» **EXERCISE REQUIREMENTS**
Reproduce every line of the records below character for character, keeping the original spacing and line breaks.

» **SOURCE INFORMATION**
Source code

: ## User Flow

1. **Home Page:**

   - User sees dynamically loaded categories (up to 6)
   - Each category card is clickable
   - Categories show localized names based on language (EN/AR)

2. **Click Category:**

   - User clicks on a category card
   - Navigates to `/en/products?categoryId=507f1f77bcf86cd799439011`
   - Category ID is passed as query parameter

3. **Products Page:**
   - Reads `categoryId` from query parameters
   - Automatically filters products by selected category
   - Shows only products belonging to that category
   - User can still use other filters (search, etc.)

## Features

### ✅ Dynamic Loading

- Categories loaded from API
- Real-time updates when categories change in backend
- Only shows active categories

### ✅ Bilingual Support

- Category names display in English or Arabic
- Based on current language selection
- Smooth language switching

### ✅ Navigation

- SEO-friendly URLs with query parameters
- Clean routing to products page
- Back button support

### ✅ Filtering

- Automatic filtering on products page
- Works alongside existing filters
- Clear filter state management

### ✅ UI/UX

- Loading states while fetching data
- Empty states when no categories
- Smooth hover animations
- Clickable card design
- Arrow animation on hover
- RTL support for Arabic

» **SOLUTION TO THE EXERCISE**
Source code

: ## User Flow

1. **Home Page:**

   - User sees dynamically loaded categories (up to 6)
   - Each category card is clickable
   - Categories show localized names based on language (EN/AR)

2. **Click Category:**

   - User clicks on a category card
   - Navigates to `/en/products?categoryId=507f1f77bcf86cd799439011`
   - Category ID is passed as query parameter

3. **Products Page:**
   - Reads `categoryId` from query parameters
   - Automatically filters products by selected category
   - Shows only products belonging to that category
   - User can still use other filters (search, etc.)

## Features

### ✅ Dynamic Loading

- Categories loaded from API
- Real-time updates when categories change in backend
- Only shows active categories

### ✅ Bilingual Support

- Category names display in English or Arabic
- Based on current language selection
- Smooth language switching

### ✅ Navigation

- SEO-friendly URLs with query parameters
- Clean routing to products page
- Back button support

### ✅ Filtering

- Automatic filtering on products page
- Works alongside existing filters
- Clear filter state management

### ✅ UI/UX

- Loading states while fetching data
- Empty states when no categories
- Smooth hover animations
- Clickable card design
- Arrow animation on hover
- RTL support for Arabic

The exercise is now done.